Denkzettel für Oskar Lafontaine

■ Stellvertretender Parteivorsitzender mit nur 293 Stimmen wiedergewählt / Däubler-Gmelin als dritte Vize

Münster (taz) - Oskar Lafontaine hat gestern auf dem SPD -Parteitag einen deutlichen Denkzettel bekommen. Nach seiner Rede vom Vortag und seinen Thesen zur Arbeitszeitverkürzung ohne Lohnausgleich und zur Sonntagsarbeit wurde er nur mit 293 Stimmen zum stellvertretenden Parteivorsitzenden wiedergewählt. 116 Delegierte stimmten mit Nein; 19 enthielten sich. Nach einer Schrecksekunde applaudierten ihm diejenigen, die ihn gewählt hatten, demonstrativ, während auf der gesamten Gewerkschaftsbank nur zwei Frauen mitklatschten. Oskar Lafontaine reagierte kurz und knapp: „Ich nehme die Wahl an und danke für euer Vertrauen.
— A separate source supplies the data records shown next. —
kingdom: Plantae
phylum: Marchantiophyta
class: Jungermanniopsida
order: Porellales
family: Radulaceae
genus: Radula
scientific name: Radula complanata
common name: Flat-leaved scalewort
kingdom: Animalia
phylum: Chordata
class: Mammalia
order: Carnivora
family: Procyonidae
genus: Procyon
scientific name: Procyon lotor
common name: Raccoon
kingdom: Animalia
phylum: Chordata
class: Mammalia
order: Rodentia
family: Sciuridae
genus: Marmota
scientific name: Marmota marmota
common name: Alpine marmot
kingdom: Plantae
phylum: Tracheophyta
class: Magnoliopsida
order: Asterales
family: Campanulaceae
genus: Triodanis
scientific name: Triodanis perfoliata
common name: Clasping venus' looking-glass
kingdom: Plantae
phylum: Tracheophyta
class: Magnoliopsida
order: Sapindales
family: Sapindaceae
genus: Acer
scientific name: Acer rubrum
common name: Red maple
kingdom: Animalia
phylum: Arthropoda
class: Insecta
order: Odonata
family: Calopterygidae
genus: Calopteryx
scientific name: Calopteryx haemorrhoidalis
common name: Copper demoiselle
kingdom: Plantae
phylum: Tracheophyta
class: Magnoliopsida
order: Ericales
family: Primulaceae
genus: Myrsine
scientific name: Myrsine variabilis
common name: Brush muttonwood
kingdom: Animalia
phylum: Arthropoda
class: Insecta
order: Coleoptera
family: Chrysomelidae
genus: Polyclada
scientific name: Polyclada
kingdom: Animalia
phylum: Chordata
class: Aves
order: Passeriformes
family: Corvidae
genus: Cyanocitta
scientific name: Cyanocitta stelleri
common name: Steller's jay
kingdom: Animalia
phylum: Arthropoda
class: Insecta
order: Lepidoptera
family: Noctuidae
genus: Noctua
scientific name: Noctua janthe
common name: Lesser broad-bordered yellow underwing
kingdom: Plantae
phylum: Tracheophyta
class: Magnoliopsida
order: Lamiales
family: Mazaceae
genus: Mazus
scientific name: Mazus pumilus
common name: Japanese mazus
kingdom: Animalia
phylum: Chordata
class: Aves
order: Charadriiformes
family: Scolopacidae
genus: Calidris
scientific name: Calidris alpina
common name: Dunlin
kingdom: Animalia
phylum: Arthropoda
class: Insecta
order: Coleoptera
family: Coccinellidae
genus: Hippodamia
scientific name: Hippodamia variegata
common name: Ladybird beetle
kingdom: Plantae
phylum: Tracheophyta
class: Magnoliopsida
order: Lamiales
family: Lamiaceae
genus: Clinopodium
Jedes andere Ergebnis wäre unehrlich gewesen“. Und dann: „Ich verspreche euch, so zu bleiben, wie ich bin.“

Hans-Jochen Vogel ist dagegen mit überwältigender Mehrheit als SPD-Vorsitzender bestätigt worden. Nur vier Delegierte stimmten mit Nein, 426 mit Ja. Das ist das beste Ergebnis eines SPD-Vorsitzenden. Johannes Rau, bereits seit 20 Jahren im Parteivorstand, ist mit 398 Stimmen als Parteivize wiedergewählt worden. Nach dem Ja zur Quote und der Veränderung des Parteistatuts ist gestern zum erstenmal in der Geschichte der SPD eine dritte stellvertretende Parteivorsitzende ins Amt gehievt worden: Die Bundestagsabgeordnete Herta Däubler-Gmelin erhielt 353 Ja -Stimmen, mit Nein stimmten 72 Delegierte.